Magnesium offers another route to better melatonin levels. While the research is preliminary, a recent study published in the journal Magnesium Research indicates that magnesium increases the activity level of an enzyme that helps produce melatonin.
Your Best Holiday Gift Ever
So ignore some of the holiday demands and carve out time for what your body demands – more rest. Celebrate the peacefulness and darkness of winter with a good night’s sleep.
If you need some extra help, try incorporating magnesium into your supplement regimen. Jigsaw’s Magnesium w/SRT (Sustained Release Technology) is highly absorbable and formulated to prevent the diarrhea that is associated with most magnesium supplementation.
The sleep it brings might be the best gift you can give yourself or someone you love.

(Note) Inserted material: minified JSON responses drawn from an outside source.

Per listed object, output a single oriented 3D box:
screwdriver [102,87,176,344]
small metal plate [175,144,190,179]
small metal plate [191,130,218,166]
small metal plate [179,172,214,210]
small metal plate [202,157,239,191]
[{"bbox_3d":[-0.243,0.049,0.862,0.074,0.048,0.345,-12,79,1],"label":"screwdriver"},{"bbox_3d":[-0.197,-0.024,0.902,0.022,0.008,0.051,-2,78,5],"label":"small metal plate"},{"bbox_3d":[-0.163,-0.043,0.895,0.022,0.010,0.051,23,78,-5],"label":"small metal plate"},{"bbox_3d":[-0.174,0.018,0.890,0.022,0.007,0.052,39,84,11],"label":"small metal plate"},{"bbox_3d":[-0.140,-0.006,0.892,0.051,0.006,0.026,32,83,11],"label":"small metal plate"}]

To a healing Holiday Season!
- Personal interview Kris Somol 12/2/08
- H Moldofsky and P Scarisbrick, "Induction of neurasthenic musculoskeletal pain syndrome by selective sleep stage deprivation," Psychosomatic Medicine 1976; 38(1): 35-44.; CA Everson, "Sustained Sleep Deprivation Impairs Host Defense." AJP – Regulatory, Integrative and Comparative Physiology 1993; 265 (5), 1148-1154.
- Teitelbaum, p. 48.
- Teitelbaum J, Pain Free 1-2-3, McGraw-Hill, New York, 2006. p. 19
- Held K, "Oral Mg(2+) supplementation reverses age-related neuroendocrine and sleep EEG changes in humans," Pharmacopsychiatry 2002; 35(4), 135-43.